■ WHAT IS NEEDED ■
A single stretch of the material below is to be transcribed exactly, starting at the line with "Updating housing information" and ending after the line with "Resident Evil universe.".

■ DATA IN THIS EXERCISE ■
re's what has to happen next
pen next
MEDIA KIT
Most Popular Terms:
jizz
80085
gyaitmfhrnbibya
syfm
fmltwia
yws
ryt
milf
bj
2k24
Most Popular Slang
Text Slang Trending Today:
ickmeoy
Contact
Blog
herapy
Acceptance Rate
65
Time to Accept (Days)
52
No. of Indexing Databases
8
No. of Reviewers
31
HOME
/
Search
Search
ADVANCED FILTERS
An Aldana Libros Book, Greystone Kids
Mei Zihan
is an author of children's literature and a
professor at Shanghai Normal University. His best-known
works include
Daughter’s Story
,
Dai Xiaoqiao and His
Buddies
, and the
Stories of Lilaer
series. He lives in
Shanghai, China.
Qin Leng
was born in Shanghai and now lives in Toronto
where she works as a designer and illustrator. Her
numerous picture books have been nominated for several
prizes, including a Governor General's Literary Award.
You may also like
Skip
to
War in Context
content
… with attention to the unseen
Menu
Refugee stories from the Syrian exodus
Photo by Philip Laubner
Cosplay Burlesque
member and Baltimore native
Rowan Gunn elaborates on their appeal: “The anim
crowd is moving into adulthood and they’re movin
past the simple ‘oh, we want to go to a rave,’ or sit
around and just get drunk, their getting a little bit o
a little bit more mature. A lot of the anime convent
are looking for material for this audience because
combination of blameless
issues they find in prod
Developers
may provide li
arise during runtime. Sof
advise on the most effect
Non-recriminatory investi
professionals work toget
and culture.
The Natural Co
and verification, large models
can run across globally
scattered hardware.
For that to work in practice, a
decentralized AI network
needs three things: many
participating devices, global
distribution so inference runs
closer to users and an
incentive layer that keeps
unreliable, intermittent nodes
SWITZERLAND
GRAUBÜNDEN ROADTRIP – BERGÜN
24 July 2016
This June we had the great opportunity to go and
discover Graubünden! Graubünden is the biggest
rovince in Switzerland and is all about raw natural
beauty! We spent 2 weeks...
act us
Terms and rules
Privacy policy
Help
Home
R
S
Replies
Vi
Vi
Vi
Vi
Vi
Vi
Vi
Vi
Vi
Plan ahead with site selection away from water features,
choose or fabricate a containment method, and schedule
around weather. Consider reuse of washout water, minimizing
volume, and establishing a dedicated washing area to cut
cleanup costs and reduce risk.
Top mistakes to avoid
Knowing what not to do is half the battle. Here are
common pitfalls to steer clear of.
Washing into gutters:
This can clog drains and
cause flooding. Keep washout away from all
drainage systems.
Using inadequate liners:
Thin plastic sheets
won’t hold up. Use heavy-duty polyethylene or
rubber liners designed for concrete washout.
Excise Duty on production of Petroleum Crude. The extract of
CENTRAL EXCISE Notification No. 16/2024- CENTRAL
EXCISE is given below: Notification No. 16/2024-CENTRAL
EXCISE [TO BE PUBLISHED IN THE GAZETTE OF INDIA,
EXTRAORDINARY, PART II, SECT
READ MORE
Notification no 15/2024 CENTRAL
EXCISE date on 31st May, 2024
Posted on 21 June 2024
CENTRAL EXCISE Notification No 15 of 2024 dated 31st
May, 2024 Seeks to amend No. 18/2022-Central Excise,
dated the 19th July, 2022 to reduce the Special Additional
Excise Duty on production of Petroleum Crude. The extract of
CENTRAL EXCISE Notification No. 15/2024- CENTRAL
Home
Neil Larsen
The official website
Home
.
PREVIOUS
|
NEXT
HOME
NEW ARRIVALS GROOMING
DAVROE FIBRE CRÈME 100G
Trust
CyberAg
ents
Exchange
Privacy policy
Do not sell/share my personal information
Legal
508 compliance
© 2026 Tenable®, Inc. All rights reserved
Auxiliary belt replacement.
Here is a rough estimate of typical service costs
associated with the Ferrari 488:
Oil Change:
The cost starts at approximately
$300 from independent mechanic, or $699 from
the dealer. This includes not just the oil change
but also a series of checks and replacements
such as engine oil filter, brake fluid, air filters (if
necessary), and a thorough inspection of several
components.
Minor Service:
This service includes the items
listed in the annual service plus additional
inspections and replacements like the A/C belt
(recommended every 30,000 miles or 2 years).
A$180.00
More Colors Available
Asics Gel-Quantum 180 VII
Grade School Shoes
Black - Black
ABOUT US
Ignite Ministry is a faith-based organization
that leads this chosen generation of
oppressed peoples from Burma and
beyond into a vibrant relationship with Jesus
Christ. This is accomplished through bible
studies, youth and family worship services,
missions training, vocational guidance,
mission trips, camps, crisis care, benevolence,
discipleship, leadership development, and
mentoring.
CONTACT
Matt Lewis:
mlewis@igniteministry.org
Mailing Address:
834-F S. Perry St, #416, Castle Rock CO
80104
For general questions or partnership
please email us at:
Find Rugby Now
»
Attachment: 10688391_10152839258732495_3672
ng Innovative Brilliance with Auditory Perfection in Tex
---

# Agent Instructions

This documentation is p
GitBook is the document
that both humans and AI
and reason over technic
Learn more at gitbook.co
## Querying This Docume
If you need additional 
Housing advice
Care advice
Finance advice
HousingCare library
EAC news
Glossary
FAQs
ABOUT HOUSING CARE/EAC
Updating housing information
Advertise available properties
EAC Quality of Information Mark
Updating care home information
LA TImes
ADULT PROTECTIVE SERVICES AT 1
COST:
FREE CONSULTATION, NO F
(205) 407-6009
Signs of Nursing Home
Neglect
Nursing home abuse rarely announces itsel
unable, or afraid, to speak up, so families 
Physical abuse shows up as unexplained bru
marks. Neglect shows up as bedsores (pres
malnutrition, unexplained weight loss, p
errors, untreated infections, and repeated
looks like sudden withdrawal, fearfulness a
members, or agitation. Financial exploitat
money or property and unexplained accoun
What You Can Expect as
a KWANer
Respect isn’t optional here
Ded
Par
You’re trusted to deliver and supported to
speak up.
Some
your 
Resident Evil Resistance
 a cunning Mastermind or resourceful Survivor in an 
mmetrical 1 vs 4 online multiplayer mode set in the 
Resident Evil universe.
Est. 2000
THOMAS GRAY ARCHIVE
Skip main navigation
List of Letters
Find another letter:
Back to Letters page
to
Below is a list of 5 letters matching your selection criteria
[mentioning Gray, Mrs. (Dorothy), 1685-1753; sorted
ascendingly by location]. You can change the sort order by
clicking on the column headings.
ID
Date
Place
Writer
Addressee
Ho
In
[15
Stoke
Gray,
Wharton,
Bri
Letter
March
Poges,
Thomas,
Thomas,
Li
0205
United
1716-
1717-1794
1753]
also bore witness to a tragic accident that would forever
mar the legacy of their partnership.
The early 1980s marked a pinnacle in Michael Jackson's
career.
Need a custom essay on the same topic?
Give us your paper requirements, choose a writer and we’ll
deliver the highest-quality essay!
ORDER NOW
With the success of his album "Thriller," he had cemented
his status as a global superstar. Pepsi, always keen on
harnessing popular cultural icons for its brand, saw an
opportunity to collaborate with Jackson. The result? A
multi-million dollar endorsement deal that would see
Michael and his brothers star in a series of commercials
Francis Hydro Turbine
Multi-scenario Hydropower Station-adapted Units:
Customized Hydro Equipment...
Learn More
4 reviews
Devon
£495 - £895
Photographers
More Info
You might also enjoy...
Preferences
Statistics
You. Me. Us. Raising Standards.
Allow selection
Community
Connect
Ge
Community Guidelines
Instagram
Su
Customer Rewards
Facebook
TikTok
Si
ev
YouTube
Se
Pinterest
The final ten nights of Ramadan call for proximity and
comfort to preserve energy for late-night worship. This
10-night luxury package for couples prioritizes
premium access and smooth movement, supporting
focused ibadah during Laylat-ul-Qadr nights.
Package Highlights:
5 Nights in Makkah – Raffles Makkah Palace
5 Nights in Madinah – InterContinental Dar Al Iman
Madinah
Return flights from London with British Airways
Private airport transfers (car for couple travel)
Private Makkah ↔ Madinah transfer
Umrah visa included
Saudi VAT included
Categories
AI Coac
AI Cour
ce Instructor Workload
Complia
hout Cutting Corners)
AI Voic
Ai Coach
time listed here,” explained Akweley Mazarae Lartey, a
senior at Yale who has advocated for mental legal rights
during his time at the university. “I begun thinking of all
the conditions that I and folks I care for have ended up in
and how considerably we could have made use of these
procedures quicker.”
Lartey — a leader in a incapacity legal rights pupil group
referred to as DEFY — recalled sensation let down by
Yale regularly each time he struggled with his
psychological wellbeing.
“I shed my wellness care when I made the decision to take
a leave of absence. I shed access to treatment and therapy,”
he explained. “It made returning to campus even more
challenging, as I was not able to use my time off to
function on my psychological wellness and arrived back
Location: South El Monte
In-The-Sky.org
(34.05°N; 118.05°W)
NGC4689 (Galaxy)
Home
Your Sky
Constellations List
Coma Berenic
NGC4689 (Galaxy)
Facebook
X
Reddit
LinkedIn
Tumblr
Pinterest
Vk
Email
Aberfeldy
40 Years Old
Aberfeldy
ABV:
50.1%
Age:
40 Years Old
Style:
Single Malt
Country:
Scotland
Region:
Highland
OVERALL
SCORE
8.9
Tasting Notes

■ RESPONSE ■
Updating housing information
Advertise available properties
EAC Quality of Information Mark
Updating care home information
LA TImes
ADULT PROTECTIVE SERVICES AT 1
COST:
FREE CONSULTATION, NO F
(205) 407-6009
Signs of Nursing Home
Neglect
Nursing home abuse rarely announces itsel
unable, or afraid, to speak up, so families 
Physical abuse shows up as unexplained bru
marks. Neglect shows up as bedsores (pres
malnutrition, unexplained weight loss, p
errors, untreated infections, and repeated
looks like sudden withdrawal, fearfulness a
members, or agitation. Financial exploitat
money or property and unexplained accoun
What You Can Expect as
a KWANer
Respect isn’t optional here
Ded
Par
You’re trusted to deliver and supported to
speak up.
Some
your 
Resident Evil Resistance
 a cunning Mastermind or resourceful Survivor in an 
mmetrical 1 vs 4 online multiplayer mode set in the 
Resident Evil universe.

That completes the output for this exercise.